When I wrote my book The Progressive Revolution in early 2008, I figured that if a Democratic President were elected that we would see epic battles over health care reform and potentially other big changes in American life, and we have to some extent. What I didn't realize is just how much the ideological battles of American history would become a dominant narrative on the right. We've seen the Republican Vice-Presidential nominee of 2008 and the Governor of Texas associated with political parties that support secession. We're seeing the Kentucky Republican Senate nominee tied in knots over whether he supports the 1964 Civil Rights Act, and now it looks like he was the keynote speaker at a political party convention with all kinds of truly far-out historical views. We are watching the Texas school board downgrade Jefferson and Tom Paine's historical contributions and upgrade Jefferson Davis' role. We're seeing one of the most influential right wing talk show hosts, Glenn Beck, delve deep into historical debates almost every day - repeatedly attacking people like Teddy and Franklin Roosevelt, while closely aligning himself philosophically to historical conservatives like John Calhoun, Ayn Rand, and the Social Darwinists of the 1880s.

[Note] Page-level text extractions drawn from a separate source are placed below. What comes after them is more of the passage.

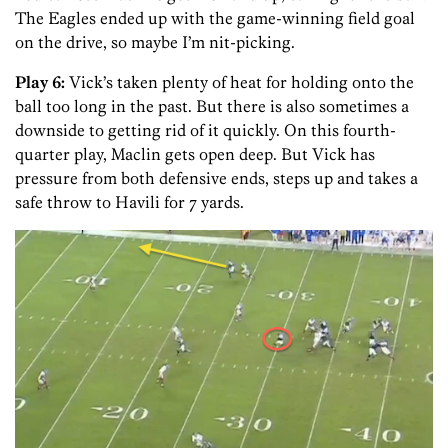
The Eagles ended up with the game-winning field goal
on the drive, so maybe I’m nit-picking.
Play 6:
Vick’s taken plenty of heat for holding onto the
ball too long in the past. But there is also sometimes a
downside to getting rid of it quickly. On this fourth-
quarter play, Maclin gets open deep. But Vick has
pressure from both defensive ends, steps up and takes a
safe throw to Havili for 7 yards.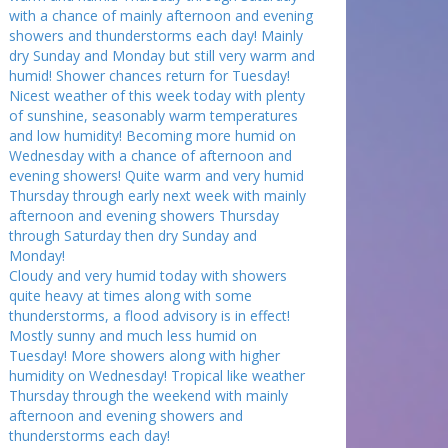
with a chance of mainly afternoon and evening
showers and thunderstorms each day! Mainly
dry Sunday and Monday but still very warm and
humid! Shower chances return for Tuesday!
Nicest weather of this week today with plenty
of sunshine, seasonably warm temperatures
and low humidity! Becoming more humid on
Wednesday with a chance of afternoon and
evening showers! Quite warm and very humid
Thursday through early next week with mainly
afternoon and evening showers Thursday
through Saturday then dry Sunday and
Monday!
Cloudy and very humid today with showers
quite heavy at times along with some
thunderstorms, a flood advisory is in effect!
Mostly sunny and much less humid on
Tuesday! More showers along with higher
humidity on Wednesday! Tropical like weather
Thursday through the weekend with mainly
afternoon and evening showers and
thunderstorms each day!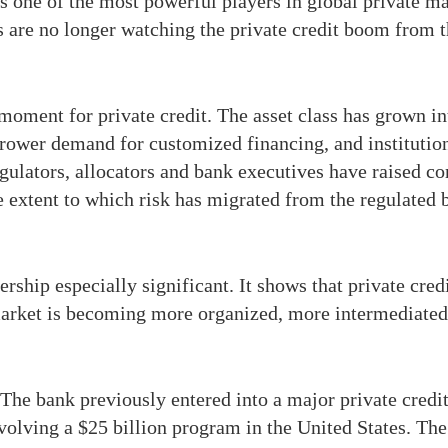
s one of the most powerful players in global private ma
s are no longer watching the private credit boom from t
ment for private credit. The asset class has grown int
rrower demand for customized financing, and institutiona
ulators, allocators and bank executives have raised co
 extent to which risk has migrated from the regulated 
hip especially significant. It shows that private credit
e market is becoming more organized, more intermediate
 The bank previously entered into a major private credit
olving a $25 billion program in the United States. The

I never expected when writing my book that I would see such an open and full throated embrace of the rhetoric, ideology, and even specific issues - secession, states rights, the civil rights bills of the 1960s - of historical conservatism. It's almost like modern day conservatives took some of the heroes in my book - Jefferson, Lincoln, the Roosevelts, Martin Luther King - and argued that they were villains, and took many of my villains - Calhoun, Jefferson Davis, Calvin Coolidge, the Jim Crow Southerners - and turned them into heroes. It has been astounding to watch.

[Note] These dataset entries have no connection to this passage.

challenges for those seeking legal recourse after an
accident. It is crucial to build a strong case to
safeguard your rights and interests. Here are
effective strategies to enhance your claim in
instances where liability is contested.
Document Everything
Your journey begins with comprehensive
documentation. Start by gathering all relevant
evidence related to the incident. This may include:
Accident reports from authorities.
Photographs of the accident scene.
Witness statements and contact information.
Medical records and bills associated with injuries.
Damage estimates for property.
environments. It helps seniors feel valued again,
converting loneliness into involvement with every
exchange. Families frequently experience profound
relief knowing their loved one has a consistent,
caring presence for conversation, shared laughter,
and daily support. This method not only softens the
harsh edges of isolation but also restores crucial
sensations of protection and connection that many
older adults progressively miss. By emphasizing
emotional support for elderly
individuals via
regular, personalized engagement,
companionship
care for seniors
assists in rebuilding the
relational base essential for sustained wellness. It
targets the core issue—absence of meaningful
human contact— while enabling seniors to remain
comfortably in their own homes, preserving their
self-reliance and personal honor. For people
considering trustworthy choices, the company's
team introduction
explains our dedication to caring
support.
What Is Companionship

But the extremist conservatives who lost yesterday's battles will lose them again today. The American people are in a lot of pain because of the economic crisis we are (still) facing, but they don't want to turn the clock back that far. If the Obama White House would stop bragging about this still awful-for-working-people economy (check out this really important memo from Democracy Corps), and reconnect themselves with their own honorable history of fighting for the middle class against the big banks and health insurance and oil companies, they might just have a better election then anyone thinks they will right now.
The Republicans are hurting themselves by re-arguing secession and the Civil Rights Act, and defending Wall Street like they did in the 1920s and '30s. Rand Paul is giving us a big opening in Kentucky. Driving Crist out of their party has created a wide-open Senate race in Florida. Going along with the death panel goofiness has made Chuck Grassley vulnerable for the first time since being elected to the Senate in 1980. If Republicans keep celebrating the extremists in their history, and Democrats take after the progressive heroes in theirs, the 2010 elections will be a lot more winnable than we thought.
I ended The Progressive Revolution with these words:
"The time has come again to choose a progressive path, to reject caution and embrace our history, and to rise to the example of progressive leaders of the past. Paine and Jefferson, Fredrick Douglass and William Lloyd Garrison, Abraham Lincoln and the Radical Republicans, Elizabeth Cady Stanton and Susan B. Anthony, Teddy Roosevelt and Woodrow Wilson, FDR and John L. Lewis, JFK and RFK, Martin Luther King and Cesar Chavez, and Betty Friedan and Rachel Carson: their legacy calls us. We need to rise to the challenge and make the coming years a time to remember and record in our history, a period of transforming change that will lift up our nation and inspire future generations.
We can solve the immense problems of our time if we understand our history, throw fear and caution aside, and then choose the path that goes forward."
With the conservatives embracing their history so closely, it is time to embrace our own.